----- SOURCE DOCUMENT -----
Decision-Making for a Motorcycle Ride

As my regular blog followers know, I ride a Harley. One may think that given the opportunity, I would be out there riding all day, every day.

Well, not quite. While I ride during the week to commute to work, that’s about all the riding I can do during the week due to time constraints. During the summer after work, I may ride my Harley to get to a meeting, but if I do not have a specific place to go, then the Harley remains in the garage and I stay home.

That leaves weekends. My motorcycle club offers a lot of rides from which to choose every weekend. But then again, my partner “offers” a number of activities that also have to be done to maintain our home and the rental properties that I own. My senior pals need some attention, too. Such is life with competing demands on one’s time.

Fortunately, the rides that my club offers are scheduled far in advance, so if there is a ride that I want to go on, I can negotiate the time for the ride and get time off from my partner’s never-ending list of “honey-do” projects when I know a date certain.

As I consider rides to go on, I think about the following factors:

* Where is the ride going? — I enjoy discovering new places that I have not visited before, or riding on new-to-me roads.

* How long will the ride be? — an estimate of the distance and time of the rides from which I have to choose is provided. If the ride is scheduled for the whole day, then I usually cannot go. I have a lot of things that have to be done crammed into a tight weekend and cannot spare a whole day and leave my partner at home (who will do lots of work while I’m away, making me feel guilty that I was not there to help him.)

* Is it an overnight ride? — as I have mentioned before, I do not go on overnight rides. The guys like to sit around and drink after dinner. I don’t drink alcohol, and though I don’t mind if others do, what I do mind is that their tongues get loose when they get intoxicated, and they say things about gay people or about women that I just don’t want to be subjected to hearing. So I avoid being in such a situation.
-----
TASK DETAILS: Please answer from the motorcycle ride post: how long a ride does the writer usually have to skip?
----- DATA -----
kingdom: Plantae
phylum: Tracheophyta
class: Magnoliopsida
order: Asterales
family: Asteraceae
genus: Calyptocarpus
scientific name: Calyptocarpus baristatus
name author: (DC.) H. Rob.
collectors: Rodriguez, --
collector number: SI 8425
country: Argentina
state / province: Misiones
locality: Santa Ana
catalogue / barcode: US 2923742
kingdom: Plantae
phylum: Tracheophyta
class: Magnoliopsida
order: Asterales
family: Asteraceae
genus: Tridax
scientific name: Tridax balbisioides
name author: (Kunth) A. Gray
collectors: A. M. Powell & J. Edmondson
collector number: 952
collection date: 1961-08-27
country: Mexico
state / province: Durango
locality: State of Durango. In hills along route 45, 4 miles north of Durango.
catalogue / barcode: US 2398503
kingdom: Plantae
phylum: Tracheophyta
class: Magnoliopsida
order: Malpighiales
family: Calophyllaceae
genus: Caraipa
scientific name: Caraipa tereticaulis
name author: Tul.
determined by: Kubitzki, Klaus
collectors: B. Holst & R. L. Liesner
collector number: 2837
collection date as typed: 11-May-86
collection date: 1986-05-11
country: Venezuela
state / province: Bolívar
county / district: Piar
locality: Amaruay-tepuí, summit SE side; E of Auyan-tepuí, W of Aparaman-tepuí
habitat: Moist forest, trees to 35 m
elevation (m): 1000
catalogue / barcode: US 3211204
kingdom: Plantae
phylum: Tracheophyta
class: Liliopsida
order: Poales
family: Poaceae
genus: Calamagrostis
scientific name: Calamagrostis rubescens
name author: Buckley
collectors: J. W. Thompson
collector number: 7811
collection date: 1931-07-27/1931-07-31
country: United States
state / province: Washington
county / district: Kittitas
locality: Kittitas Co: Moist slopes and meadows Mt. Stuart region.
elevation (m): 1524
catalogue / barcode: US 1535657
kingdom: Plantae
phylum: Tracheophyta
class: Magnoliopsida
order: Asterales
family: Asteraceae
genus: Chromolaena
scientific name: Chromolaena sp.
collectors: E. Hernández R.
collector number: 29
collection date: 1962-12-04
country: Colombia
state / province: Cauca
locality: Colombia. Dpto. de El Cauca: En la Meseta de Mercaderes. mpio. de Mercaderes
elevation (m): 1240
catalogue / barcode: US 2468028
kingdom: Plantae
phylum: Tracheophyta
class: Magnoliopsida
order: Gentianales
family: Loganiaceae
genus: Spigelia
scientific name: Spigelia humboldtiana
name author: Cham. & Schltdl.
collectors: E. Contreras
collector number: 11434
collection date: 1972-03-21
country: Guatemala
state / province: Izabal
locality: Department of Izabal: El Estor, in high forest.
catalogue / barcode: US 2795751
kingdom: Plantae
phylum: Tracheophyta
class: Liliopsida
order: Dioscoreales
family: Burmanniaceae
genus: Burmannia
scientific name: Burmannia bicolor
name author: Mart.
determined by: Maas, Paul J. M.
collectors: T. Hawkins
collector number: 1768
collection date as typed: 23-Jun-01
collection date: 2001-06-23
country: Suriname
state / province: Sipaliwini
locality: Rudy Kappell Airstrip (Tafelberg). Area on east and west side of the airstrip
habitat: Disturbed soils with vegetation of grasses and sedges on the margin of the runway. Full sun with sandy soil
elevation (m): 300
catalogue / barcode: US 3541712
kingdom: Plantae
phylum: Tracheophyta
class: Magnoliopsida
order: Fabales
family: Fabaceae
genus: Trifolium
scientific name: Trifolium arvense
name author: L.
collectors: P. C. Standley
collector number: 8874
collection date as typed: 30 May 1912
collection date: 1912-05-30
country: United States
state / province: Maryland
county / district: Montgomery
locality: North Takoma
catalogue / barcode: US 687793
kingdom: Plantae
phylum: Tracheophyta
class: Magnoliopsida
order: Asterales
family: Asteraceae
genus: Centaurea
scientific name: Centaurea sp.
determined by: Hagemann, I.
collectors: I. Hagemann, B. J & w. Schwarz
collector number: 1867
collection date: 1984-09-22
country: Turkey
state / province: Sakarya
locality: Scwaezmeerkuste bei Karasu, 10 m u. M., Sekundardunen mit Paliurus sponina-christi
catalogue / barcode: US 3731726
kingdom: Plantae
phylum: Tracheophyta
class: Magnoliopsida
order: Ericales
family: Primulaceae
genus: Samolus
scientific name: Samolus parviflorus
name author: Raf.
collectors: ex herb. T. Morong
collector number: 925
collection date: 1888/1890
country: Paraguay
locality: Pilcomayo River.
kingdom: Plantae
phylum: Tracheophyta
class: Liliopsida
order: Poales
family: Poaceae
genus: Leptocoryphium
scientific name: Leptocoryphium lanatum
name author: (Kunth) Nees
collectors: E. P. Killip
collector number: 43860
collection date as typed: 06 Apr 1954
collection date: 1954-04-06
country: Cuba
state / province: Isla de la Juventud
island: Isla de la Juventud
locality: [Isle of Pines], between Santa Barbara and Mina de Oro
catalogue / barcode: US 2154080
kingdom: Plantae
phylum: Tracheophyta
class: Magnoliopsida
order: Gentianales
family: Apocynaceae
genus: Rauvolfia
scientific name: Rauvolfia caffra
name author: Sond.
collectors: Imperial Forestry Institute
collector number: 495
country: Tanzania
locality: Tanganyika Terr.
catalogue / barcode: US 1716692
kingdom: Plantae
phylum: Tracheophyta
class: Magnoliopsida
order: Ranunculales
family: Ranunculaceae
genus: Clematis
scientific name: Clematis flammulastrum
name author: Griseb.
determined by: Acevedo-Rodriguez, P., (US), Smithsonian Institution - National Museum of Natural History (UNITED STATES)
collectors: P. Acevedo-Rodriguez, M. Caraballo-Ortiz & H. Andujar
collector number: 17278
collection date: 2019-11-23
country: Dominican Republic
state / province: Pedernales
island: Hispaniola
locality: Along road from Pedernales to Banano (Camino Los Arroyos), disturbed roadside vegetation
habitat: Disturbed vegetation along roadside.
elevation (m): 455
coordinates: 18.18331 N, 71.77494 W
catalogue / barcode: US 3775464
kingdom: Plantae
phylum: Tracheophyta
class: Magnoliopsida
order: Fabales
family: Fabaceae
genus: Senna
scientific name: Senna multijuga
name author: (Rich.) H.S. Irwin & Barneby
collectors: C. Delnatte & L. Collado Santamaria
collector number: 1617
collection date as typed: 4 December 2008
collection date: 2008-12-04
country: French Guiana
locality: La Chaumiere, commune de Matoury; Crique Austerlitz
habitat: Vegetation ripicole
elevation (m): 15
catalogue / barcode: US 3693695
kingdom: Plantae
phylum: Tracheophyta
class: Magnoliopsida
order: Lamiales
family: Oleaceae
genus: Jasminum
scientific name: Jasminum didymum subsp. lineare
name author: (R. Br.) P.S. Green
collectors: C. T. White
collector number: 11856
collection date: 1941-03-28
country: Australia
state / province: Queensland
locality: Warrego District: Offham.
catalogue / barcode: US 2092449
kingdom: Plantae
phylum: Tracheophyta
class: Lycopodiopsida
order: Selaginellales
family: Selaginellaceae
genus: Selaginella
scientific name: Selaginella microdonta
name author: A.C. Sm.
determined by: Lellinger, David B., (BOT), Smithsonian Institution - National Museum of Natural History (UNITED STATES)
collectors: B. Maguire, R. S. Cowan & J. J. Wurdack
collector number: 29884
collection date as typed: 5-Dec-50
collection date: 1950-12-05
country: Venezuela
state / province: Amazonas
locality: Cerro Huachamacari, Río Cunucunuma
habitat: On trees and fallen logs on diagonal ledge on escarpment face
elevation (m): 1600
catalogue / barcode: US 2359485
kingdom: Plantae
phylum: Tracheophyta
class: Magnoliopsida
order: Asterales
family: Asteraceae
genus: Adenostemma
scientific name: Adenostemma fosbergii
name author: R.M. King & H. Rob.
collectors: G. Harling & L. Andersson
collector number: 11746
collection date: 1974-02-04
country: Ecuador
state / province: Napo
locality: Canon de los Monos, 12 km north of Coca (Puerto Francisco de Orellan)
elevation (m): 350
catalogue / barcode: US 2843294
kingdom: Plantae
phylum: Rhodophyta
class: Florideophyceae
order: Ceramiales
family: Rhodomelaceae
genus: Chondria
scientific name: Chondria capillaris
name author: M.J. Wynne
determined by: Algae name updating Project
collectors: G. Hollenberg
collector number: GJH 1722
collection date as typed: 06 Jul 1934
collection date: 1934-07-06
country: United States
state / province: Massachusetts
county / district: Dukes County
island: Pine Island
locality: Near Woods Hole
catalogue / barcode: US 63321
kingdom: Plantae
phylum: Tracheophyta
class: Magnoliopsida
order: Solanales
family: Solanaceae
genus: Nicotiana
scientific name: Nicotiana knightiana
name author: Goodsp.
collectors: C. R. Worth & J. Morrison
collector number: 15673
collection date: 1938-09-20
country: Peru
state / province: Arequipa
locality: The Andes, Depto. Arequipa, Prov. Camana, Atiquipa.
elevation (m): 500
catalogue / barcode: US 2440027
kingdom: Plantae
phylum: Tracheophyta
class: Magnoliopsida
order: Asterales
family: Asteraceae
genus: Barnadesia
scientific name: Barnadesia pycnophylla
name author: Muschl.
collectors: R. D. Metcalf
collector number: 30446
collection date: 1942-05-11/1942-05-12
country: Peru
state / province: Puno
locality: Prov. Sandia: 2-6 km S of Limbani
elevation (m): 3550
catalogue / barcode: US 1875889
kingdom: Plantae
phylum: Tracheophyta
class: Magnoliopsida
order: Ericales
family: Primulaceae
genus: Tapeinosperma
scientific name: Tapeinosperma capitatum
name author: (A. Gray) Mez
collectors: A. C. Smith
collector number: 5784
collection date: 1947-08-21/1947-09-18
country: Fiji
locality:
-----
PROBLEM SOLUTION: A ride scheduled for the whole day.